Excerpt from:

 

Tales of a City Maid

 

by

Louise Hart

 

©2000 by Author. All Rights Reserved.

Published by Sirius Publications TM

 

You'll find the following poems in this lyrical collection:

Night Fire, Nightmares Revisited, Woman in the Other Room, Battle of Atlanta, A Sip of Wine, An Ode to Poe, and many more... Eight-one poems in all.

 

SCHOOLYARD GAMES

Let me hold the laughing children;

Let me join hands with them.

Let us dance round together,

Chanting, singing, giggling,

Mocking bluebirds, dropping pebbles,

Wondering who will be it again.

Let me look into their faces;

See their bright eyes, ruddy cheeks,

Hear their excited, high-pitched voices,

Shouting rhymes from days of old.

Let me mark time not in minutes,

On a clock I cannot see,

Rather, let me count, as do the children,

Games played on stick marked dirt.

Hop round in circles, stoop to pick up

Pebbles, jump a rope, Red Rover

Send my classmate, playmate over.

Today's best friend, yesterday's stranger,

Does not matter.

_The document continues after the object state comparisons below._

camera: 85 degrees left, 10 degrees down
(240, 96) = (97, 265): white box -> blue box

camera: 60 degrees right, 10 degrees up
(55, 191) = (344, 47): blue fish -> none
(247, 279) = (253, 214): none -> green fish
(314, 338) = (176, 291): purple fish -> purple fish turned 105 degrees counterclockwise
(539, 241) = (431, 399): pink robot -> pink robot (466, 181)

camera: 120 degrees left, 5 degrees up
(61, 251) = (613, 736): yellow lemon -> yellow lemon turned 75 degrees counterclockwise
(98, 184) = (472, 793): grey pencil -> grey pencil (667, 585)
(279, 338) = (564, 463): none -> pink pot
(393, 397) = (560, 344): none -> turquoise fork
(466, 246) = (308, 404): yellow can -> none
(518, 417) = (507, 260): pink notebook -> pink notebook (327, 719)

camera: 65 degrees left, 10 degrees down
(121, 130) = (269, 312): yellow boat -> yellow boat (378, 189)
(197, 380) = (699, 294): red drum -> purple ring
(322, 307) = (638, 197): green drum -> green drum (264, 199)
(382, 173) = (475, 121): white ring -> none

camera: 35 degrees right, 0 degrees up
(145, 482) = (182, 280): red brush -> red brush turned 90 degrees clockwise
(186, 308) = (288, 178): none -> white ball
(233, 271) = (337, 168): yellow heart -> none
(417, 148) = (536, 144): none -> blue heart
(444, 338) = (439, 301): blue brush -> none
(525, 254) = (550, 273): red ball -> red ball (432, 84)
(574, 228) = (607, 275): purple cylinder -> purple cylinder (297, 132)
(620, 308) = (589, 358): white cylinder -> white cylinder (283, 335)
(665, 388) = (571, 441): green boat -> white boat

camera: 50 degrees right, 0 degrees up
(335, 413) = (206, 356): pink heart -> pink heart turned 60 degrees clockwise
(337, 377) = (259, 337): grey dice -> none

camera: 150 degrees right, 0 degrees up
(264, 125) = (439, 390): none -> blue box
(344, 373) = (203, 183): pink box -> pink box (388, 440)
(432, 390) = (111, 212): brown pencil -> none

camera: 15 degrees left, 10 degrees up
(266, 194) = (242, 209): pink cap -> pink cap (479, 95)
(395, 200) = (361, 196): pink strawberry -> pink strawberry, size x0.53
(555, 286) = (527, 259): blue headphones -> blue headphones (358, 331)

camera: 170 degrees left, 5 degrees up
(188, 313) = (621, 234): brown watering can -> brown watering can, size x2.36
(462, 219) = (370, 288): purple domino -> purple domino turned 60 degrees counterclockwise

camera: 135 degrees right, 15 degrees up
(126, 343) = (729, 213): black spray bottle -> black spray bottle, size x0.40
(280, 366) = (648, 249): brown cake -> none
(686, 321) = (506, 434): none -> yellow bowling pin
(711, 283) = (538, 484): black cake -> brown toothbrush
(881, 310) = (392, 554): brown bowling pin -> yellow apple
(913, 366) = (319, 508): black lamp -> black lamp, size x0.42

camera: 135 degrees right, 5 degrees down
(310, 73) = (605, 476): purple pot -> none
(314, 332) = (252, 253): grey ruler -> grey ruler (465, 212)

Play's the thing.

Cup your hands to shout a secret

In your teammate's ear over

The merry schoolyard din. Hurry.

Before the dreaded school bell rings.

No more shouting, no more talking,

No more whispers, only silence

Permitted as summoned children

Line up two by two,

Hold your partner's hand.

Lowest grades march in first.

Teachers' aides, monitors caution

No more running, stand up straight.

Older children know the rules.

Single file in color coded corridors.

Take off, hang up jackets, sit at desks.

At the blackboard, Teacher's waiting

Time for Lessons as recess ends.

Outside, I alone am waiting,

To join hands with them again.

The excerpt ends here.